The ability to collect and process data has grown exponentially over the past 20 years and the cloud is at the heart of this sea change. Businesses can now easily store and access vast amounts of information, and while we have the technological tools to exploit this data, what often lags behind is our understanding of it. To get the most out of it, everyone in the organization needs to understand how to access it, secure it, and think critically about its potential use cases and applications.
What is Data Literacy?
While it’s true that data scientists spend their days analyzing and analyzing data, that doesn’t let the rest of the organization off the hook. In fact, data literacy is becoming an important universal skill set. Even the ability to take data from a spreadsheet and create a table is a necessary requirement in many jobs. But the ability to shape that data, present it accurately, and critically assess the value of the information is less common.
To increase data literacy in your organization, consider each person’s role and how much “data literacy” they might need. Consider these three essential components of data literacy: understanding, access, and analysis.
- Agreement. In today’s digital environment, everyone should achieve this level of data literacy. It’s about understanding the whole concept of data: where it comes from, how to secure it, and why it’s valuable. It is also important for users to become familiar with tools for working with and presenting data, such as spreadsheets, tables, and visualizations. Without a fundamental understanding, employees cannot adequately do their part in compliance and data integrity.
- To access. Having data is great, but users need to be able to easily access that data and put it to meaningful and acceptable use. They need to understand what data is important to their work, how it is organized and structured, and how to use the tools to access it safely and securely.
- Analysis. Ideally, all employees should be able to critically reflect on data and learn from it. In some roles, the use of statistical and analytical methodologies may be required. However, the processes involved in the analysis should be transparent and explainable to people who are not data scientists. Everyone should be able to determine if the analysis is valid. Where does the data come from? Are the conclusions based on an inadequate or flawed data set, creating an unintended bias? How, where, what and from whom data is collected, sampled and interpreted has a profound impact on the end results.
The role of data governance
Suppose your employees are data savvy i.e. they are able to understand, access and analyze data. Does that mean anyone has permission to access all data? In a word, no. With the immense amount of information available, pulled from so many sources, confidentiality and security must be scrupulously maintained. It’s actually a matter of ethics. Thus, structuring and controlling data at all levels becomes essential.
Data governance is how organizations manage, use, and protect data. It encompasses data quality, maintenance, access and security. At every stage of its lifecycle, data must be governed. This lifecycle begins with data acquisition and continues through storage, synthesis, use, publication (through analytics and products), archiving, and purging. For example, acquisition is not just about the original provenance of data, but the frequency and reliability of updates. At some point, the data must also be deleted. The organization may lose the rights to it or no longer need it. This kind of data hygiene is an integral part of good data governance.

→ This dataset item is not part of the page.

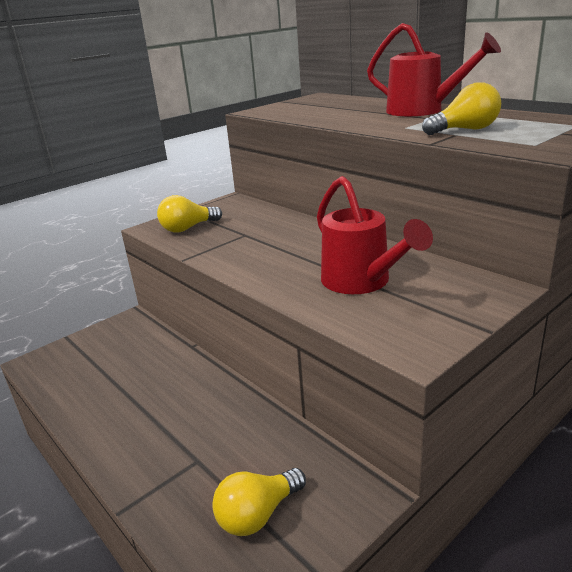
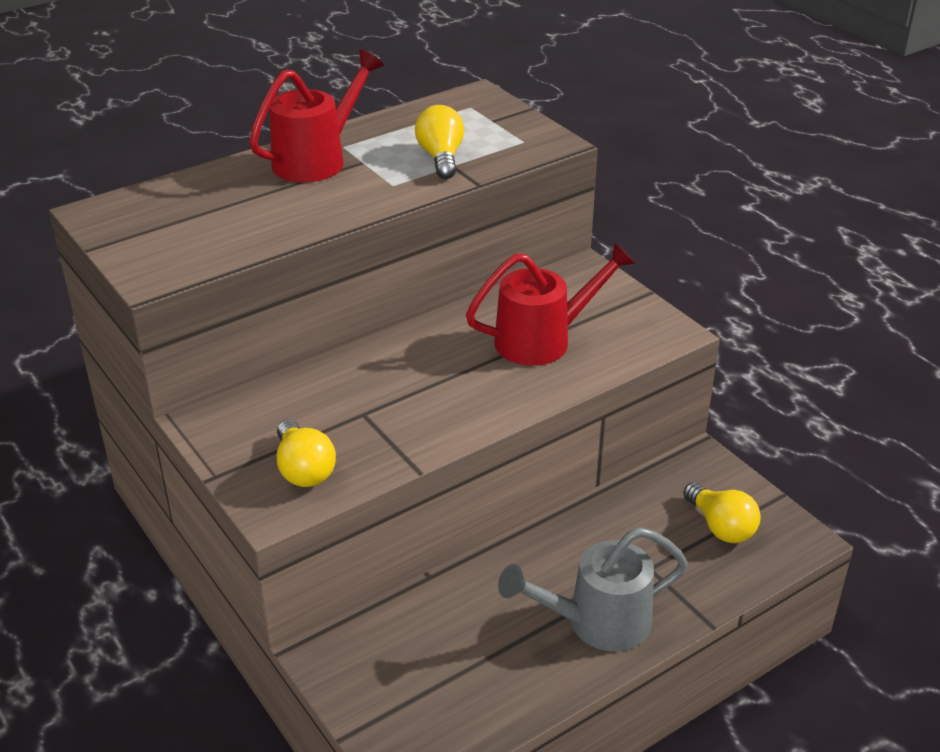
camera: 85 degrees left, 10 degrees up
none -> grey watering can [498,527,688,652]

With the scope of data governance, to help guide organizations, industry associations like the EDM Consulting were created to elevate the practice of data management as a business and operational priority. When it comes to data governance, there are some key fundamentals:
Set up an internal structure to oversee the data. Strong data governance establishes roles and responsibilities at all levels of the organization, from enterprise to business units. Typically, data governance policies, standards, processes, and success metrics are centralized. The business units are responsible for setting up data governance.
Determine where and in what state the data should reside. Many companies store data in a “data lake”, which is made up of different areas depending on the type of data stored. To keep data secure, organizations create rules about how it is processed, whether it should be encrypted, whether it can be transferred, and more. There may be different rules for a particular state or country. This may affect the ability to transfer data or create a need to protect data in specific ways. For example, the European Union
has its own set of data privacy rules, just like states like California.
Define and enforce who can access data. This means designating what data can be accessed and by whom. A common practice is to provide access based on zone, data type and user profile, or permissions based on use case. These permissions are built into the code base. It is also essential to regularly check the history and usage. If someone wants to access sensitive data, for example, multiple levels of approval should be required to review the purpose and ensure the data will remain secure.
Assess the goal. Part of the authorization process is asking how the data will be used. For example, is it for research or analysis, or the development of new products? Some organizations have instituted a data ethics committees
to assess data access requests. The board reviews the idea and its potential uses. It can also provide meaningful guidance and feedback to ensure data is used fairly and in accordance with legal requirements and the company’s own standards.
Make every employee a data steward. Establishing policies and governance structures is essential. But for the process to resonate with employees, all employees need to feel responsible and held accountable for how they create, modify, and use data.
The Value of Data Literacy
There’s no point in having data if your employees don’t understand it or can’t access it for meaningful applications. For too long, too much organizational data has been locked in data silos. By being able to share data across the enterprise, new insights can emerge. Marketing needs to know what’s going on in the supply chain before it can strategically launch new offerings. HR needs to see all hiring activity across the company — even contractors hired directly by a business unit — to budget and forecast properly. Creating a culture of data literacy has the power to inform better business decisions and drive better results.